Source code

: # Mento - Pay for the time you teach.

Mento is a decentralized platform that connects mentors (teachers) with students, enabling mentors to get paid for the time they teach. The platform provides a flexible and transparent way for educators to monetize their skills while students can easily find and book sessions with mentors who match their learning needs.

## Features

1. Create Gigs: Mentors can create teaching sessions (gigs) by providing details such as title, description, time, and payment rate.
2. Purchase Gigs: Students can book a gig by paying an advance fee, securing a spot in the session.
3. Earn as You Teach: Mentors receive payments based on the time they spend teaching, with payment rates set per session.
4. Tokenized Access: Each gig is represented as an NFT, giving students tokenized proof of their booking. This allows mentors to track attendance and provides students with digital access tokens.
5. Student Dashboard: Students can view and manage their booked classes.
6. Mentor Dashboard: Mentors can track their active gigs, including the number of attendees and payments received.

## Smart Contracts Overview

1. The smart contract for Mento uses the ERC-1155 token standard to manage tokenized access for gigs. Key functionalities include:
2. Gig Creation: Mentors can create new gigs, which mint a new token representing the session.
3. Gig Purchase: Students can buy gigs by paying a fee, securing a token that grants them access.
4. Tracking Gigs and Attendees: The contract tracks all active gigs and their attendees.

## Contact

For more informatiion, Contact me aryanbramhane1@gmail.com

* * * * *

Word for word, set down all of the material.

Source code

: # Mento - Pay for the time you teach.

Mento is a decentralized platform that connects mentors (teachers) with students, enabling mentors to get paid for the time they teach. The platform provides a flexible and transparent way for educators to monetize their skills while students can easily find and book sessions with mentors who match their learning needs.

## Features

1. Create Gigs: Mentors can create teaching sessions (gigs) by providing details such as title, description, time, and payment rate.
2. Purchase Gigs: Students can book a gig by paying an advance fee, securing a spot in the session.
3. Earn as You Teach: Mentors receive payments based on the time they spend teaching, with payment rates set per session.
4. Tokenized Access: Each gig is represented as an NFT, giving students tokenized proof of their booking. This allows mentors to track attendance and provides students with digital access tokens.
5. Student Dashboard: Students can view and manage their booked classes.
6. Mentor Dashboard: Mentors can track their active gigs, including the number of attendees and payments received.

## Smart Contracts Overview

1. The smart contract for Mento uses the ERC-1155 token standard to manage tokenized access for gigs. Key functionalities include:
2. Gig Creation: Mentors can create new gigs, which mint a new token representing the session.
3. Gig Purchase: Students can buy gigs by paying a fee, securing a token that grants them access.
4. Tracking Gigs and Attendees: The contract tracks all active gigs and their attendees.

## Contact

For more informatiion, Contact me aryanbramhane1@gmail.com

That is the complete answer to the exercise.